Calzaturiero in Veneto, calano le imprese ma l'export limita i danni

VENEZIA. L'anno in chiaroscuro per il comparto calzaturiero italiano, con segno più nell'export, ma segno negativo nella produzione, non fa eccezione nel Veneto: nel 2019 - rispetto all'anno precedente - le imprese (calzaturifici e produttori di parti di calzature) sono calate del -2,8%, attestandosi a 1214, mentre gli addetti sono cresciuti dello +0,6% pari a 83 unità.
Sul fronte dell'export nei primi 9 mesi del 2019 il Veneto ha registrato una flessione del -0.9%; le prime tre destinazioni per le esportazioni sono Francia (+6,1%), Germania (-6,3%) e Regno Unito (+7,5%).

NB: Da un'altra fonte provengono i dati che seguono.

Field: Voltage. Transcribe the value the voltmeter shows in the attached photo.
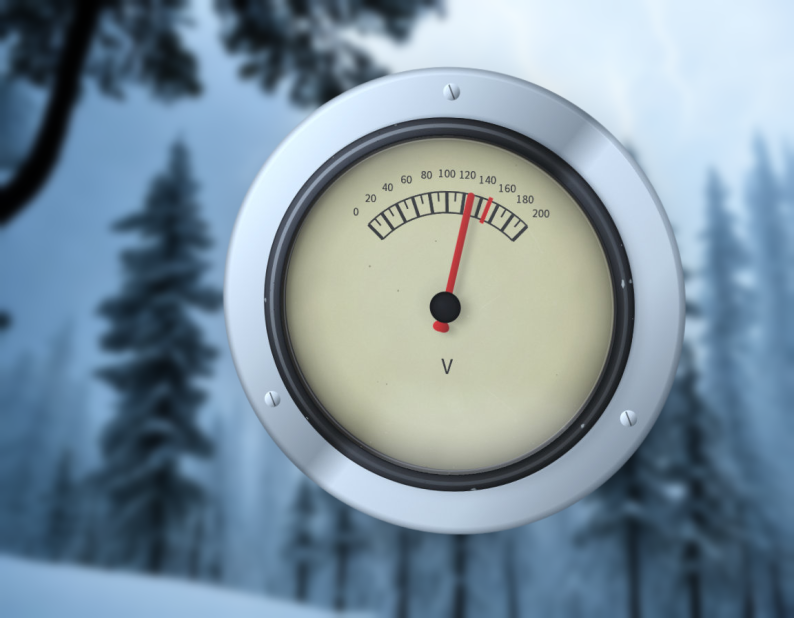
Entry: 130 V
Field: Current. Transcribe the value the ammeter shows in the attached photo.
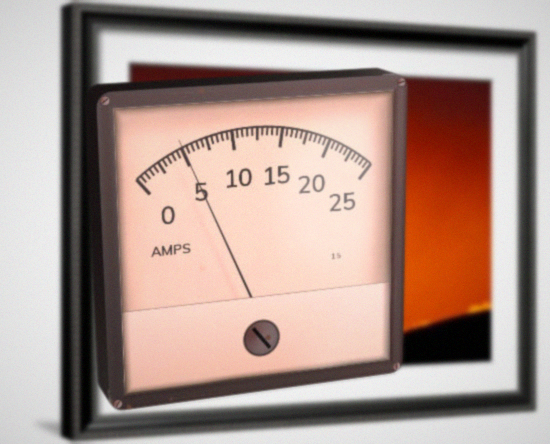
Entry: 5 A
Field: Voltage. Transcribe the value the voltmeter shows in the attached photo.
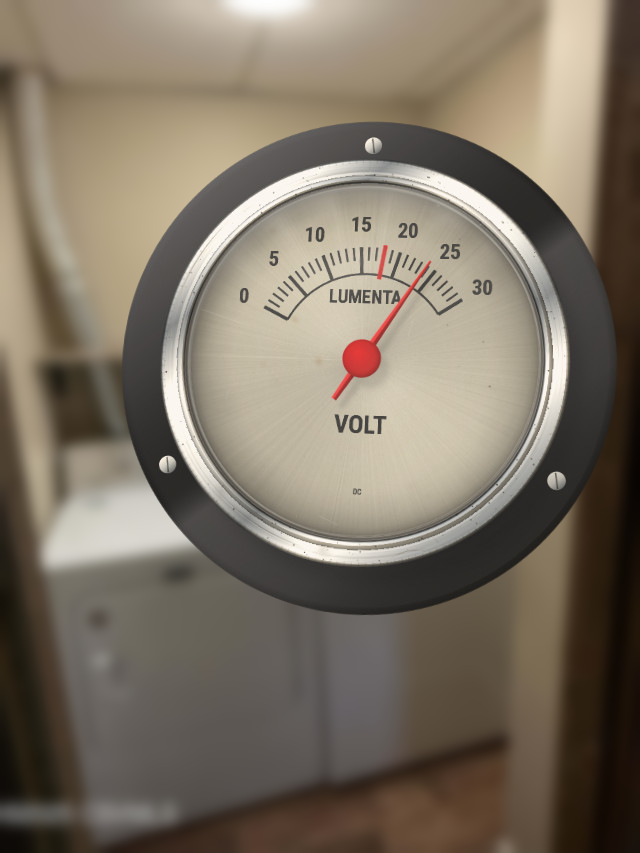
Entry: 24 V
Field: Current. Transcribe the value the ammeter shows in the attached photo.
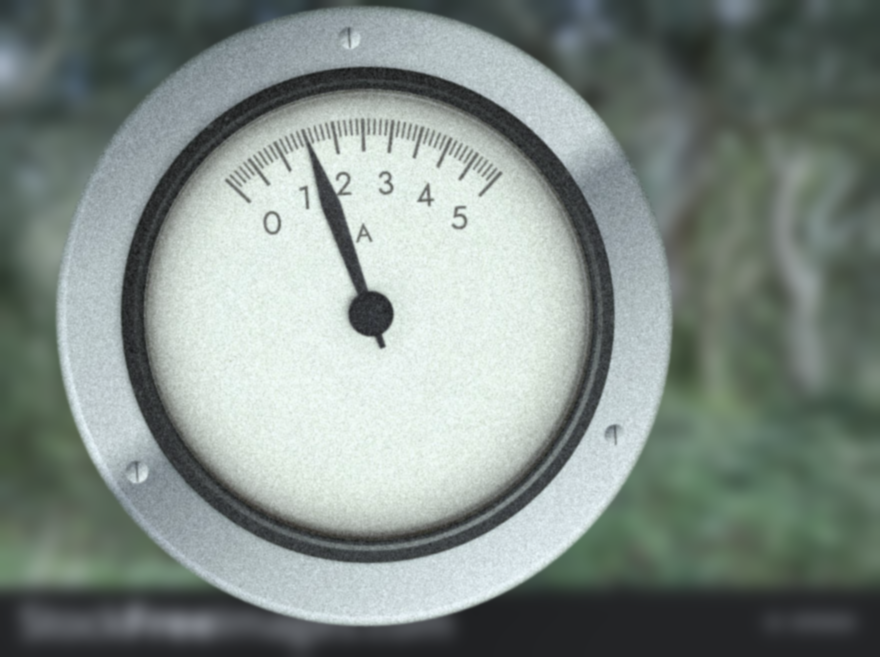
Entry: 1.5 A
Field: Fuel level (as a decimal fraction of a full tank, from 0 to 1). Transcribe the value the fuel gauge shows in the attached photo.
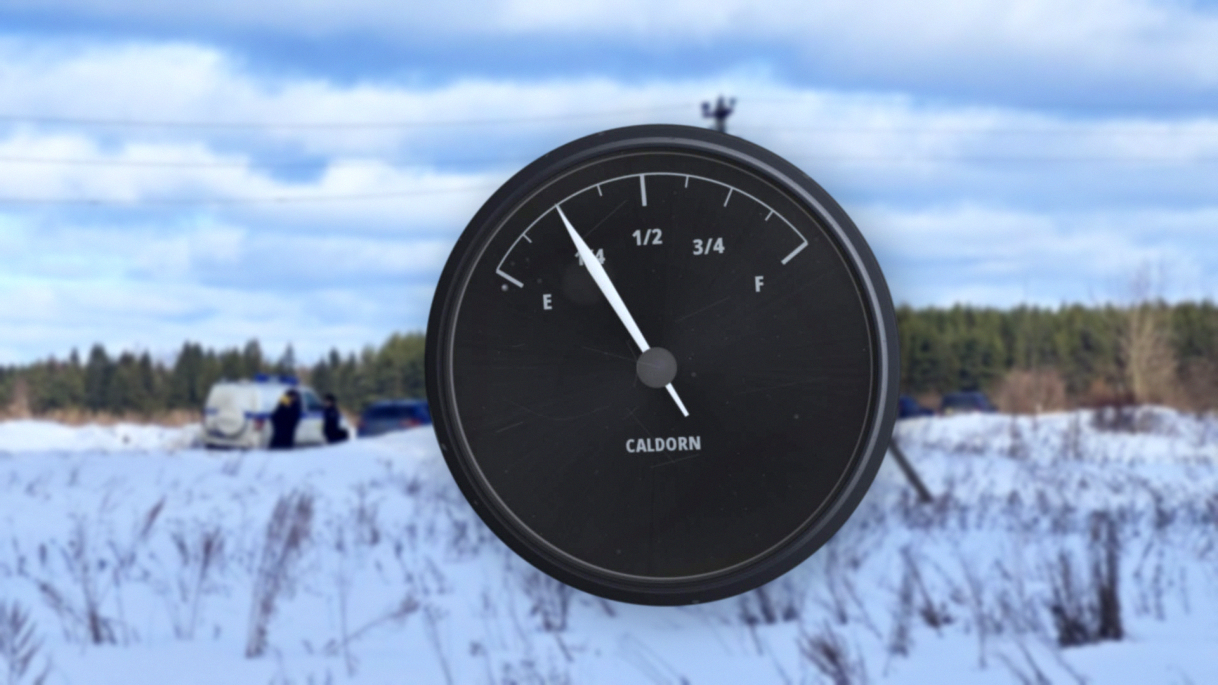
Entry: 0.25
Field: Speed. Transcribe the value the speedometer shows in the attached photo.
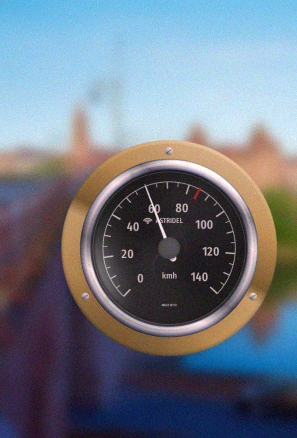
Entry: 60 km/h
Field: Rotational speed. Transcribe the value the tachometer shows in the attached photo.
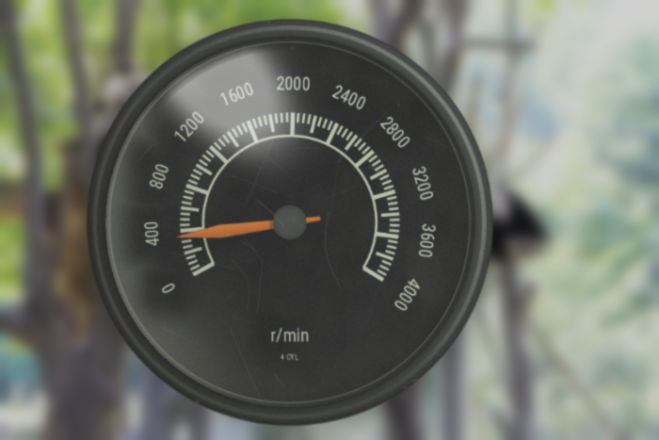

La fotografia del settore emerge dal report elaborato dal Centro Studi Confindustria Moda per Assocalzaturifici, illustrato oggi agli operatori in occasione della presentazione di Micam. «Il record delle esportazioni, che hanno superato i 10 miliardi di euro a valore grazie al traino delle griffe del lusso - commenta Siro Badon, presidente di Assocalzaturifici, illustrando il quadro nazionale - viene smorzato dalle flessioni in volume di export e produzione, che equivalgono di fatto ad un calo della manodopera, in presenza di un mercato interno in piena fase recessiva». «In questa congiuntura non facile - aggiunge Badon - il nostro comparto deve puntare sull'innovazione tecnologica e sulla formazione di nuove figure professionali per gestire il ricambio generazionale. Sono questi i driver per migliorare le performance di un settore che con 75.000 addetti, un attivo del saldo che sfiora i 5 miliardi di euro e una produzione pari a 8 miliardi, è assolutamente rilevante per l'economia nazionale».